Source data
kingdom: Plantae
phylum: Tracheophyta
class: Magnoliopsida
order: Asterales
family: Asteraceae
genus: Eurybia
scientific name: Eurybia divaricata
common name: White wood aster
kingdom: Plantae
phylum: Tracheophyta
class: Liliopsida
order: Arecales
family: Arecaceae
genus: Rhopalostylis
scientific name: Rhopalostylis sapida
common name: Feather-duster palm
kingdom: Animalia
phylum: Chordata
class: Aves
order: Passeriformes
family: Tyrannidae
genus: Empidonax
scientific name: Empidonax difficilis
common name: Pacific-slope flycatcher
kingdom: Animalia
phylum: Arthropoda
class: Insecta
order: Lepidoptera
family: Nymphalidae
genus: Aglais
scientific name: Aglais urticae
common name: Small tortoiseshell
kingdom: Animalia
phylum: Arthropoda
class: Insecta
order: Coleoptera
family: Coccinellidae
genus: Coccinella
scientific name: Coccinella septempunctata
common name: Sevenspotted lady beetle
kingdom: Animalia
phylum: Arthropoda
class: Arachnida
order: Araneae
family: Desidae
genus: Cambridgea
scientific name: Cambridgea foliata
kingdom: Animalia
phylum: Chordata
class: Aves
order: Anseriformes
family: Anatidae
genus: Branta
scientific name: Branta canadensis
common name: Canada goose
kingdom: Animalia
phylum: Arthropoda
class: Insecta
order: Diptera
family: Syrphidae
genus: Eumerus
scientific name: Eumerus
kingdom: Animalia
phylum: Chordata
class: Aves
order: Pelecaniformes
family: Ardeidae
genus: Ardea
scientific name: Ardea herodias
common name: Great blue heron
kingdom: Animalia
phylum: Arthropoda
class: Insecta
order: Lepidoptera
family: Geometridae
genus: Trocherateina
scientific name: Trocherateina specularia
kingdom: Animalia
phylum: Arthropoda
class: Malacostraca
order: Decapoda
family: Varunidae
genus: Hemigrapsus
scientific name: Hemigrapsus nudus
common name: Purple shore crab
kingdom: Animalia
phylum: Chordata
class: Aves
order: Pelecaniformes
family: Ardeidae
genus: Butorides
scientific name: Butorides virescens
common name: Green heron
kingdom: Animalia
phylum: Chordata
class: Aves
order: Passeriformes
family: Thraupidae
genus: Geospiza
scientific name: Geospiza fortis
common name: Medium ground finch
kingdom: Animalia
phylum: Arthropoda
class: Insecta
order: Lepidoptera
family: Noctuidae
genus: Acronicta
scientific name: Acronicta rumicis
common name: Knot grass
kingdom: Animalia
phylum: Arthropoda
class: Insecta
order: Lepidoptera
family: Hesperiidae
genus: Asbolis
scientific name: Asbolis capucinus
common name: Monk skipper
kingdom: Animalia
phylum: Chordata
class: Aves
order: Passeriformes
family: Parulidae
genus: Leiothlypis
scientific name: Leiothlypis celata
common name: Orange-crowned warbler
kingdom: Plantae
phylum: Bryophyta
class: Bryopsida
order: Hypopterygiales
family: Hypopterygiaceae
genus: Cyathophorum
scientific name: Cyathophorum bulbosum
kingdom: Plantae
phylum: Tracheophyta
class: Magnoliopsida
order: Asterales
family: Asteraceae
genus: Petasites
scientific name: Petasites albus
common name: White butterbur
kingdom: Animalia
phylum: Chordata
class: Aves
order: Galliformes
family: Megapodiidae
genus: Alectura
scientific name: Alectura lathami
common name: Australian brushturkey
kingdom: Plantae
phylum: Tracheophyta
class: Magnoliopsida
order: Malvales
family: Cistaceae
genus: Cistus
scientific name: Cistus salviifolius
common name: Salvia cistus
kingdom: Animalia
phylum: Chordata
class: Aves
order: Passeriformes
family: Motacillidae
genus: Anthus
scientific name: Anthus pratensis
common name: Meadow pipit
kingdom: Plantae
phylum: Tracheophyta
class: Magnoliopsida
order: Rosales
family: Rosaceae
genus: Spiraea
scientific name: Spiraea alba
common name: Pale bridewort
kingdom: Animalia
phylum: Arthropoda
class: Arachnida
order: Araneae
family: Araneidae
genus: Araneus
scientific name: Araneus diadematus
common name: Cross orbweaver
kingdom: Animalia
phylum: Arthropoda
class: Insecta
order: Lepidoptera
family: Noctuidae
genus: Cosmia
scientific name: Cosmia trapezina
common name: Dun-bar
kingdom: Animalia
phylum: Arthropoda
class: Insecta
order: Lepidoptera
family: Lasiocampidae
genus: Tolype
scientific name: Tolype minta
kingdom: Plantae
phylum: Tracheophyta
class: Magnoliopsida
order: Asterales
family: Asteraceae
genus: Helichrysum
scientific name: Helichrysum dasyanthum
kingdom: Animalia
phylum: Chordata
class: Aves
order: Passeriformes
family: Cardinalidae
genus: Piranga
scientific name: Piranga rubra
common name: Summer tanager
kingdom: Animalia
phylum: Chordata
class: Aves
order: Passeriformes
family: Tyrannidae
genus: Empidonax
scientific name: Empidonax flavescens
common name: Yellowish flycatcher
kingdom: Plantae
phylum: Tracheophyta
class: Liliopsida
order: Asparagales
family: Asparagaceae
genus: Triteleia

◆ **What the task asks**
Reproduce the listing from its start through the line containing "scientific name: Coccinella septempunctata", swapping "common name" for "vernacular name" and leaving everything else unchanged.

◆ **Solved problem**
kingdom: Plantae
phylum: Tracheophyta
class: Magnoliopsida
order: Asterales
family: Asteraceae
genus: Eurybia
scientific name: Eurybia divaricata
vernacular name: White wood aster
kingdom: Plantae
phylum: Tracheophyta
class: Liliopsida
order: Arecales
family: Arecaceae
genus: Rhopalostylis
scientific name: Rhopalostylis sapida
vernacular name: Feather-duster palm
kingdom: Animalia
phylum: Chordata
class: Aves
order: Passeriformes
family: Tyrannidae
genus: Empidonax
scientific name: Empidonax difficilis
vernacular name: Pacific-slope flycatcher
kingdom: Animalia
phylum: Arthropoda
class: Insecta
order: Lepidoptera
family: Nymphalidae
genus: Aglais
scientific name: Aglais urticae
vernacular name: Small tortoiseshell
kingdom: Animalia
phylum: Arthropoda
class: Insecta
order: Coleoptera
family: Coccinellidae
genus: Coccinella
scientific name: Coccinella septempunctata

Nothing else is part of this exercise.